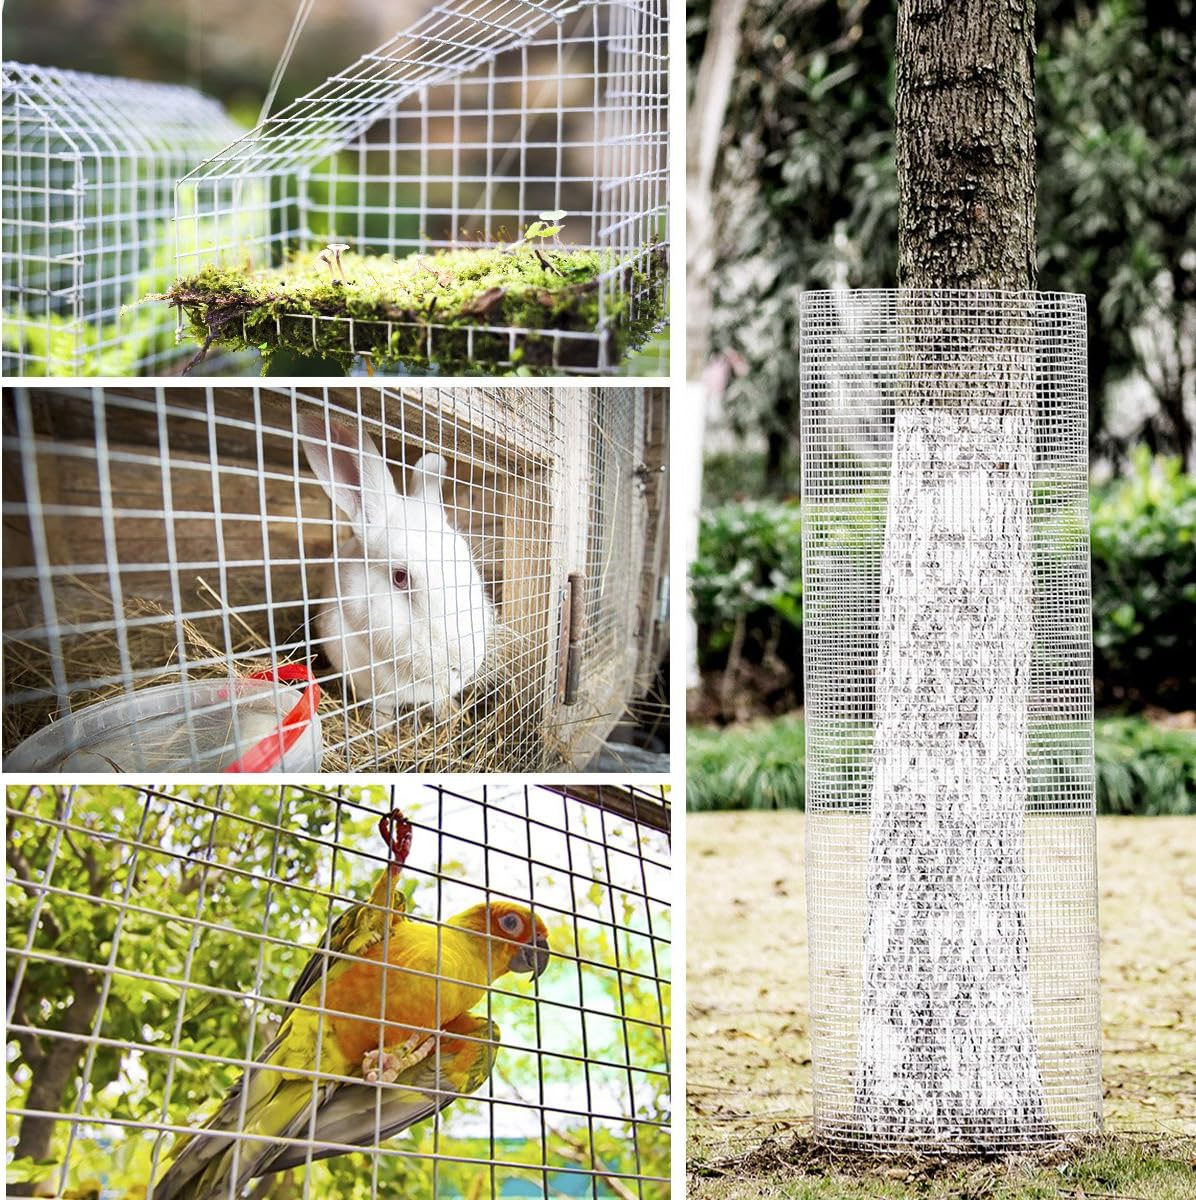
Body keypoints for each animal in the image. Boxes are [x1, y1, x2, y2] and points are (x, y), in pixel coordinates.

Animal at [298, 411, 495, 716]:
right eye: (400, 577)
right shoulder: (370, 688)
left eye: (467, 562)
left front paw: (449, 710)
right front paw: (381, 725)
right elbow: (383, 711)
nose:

* * *

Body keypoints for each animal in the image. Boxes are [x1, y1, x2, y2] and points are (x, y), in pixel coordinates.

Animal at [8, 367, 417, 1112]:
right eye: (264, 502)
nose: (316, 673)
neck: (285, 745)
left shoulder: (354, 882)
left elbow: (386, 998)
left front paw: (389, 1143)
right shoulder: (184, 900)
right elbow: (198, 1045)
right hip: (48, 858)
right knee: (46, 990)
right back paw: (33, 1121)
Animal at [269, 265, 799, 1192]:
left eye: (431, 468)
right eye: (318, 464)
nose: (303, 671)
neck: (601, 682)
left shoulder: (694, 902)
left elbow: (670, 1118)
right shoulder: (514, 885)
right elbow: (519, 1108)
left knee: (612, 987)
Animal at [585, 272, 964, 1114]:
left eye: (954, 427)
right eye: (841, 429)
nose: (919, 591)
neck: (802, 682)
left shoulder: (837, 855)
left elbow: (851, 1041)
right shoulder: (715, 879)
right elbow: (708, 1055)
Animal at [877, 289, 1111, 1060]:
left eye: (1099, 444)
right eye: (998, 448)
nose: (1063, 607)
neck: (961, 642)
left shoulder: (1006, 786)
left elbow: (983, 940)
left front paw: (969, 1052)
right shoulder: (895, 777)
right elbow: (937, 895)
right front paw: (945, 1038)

### Task item
Within the material, find all lines that hold the word "elbow" and show them.

### Response
right elbow: (383, 711)
left elbow: (386, 998)
right elbow: (198, 1045)
left elbow: (670, 1118)
right elbow: (519, 1108)
left elbow: (851, 1041)
right elbow: (708, 1055)
left elbow: (983, 940)
right elbow: (937, 895)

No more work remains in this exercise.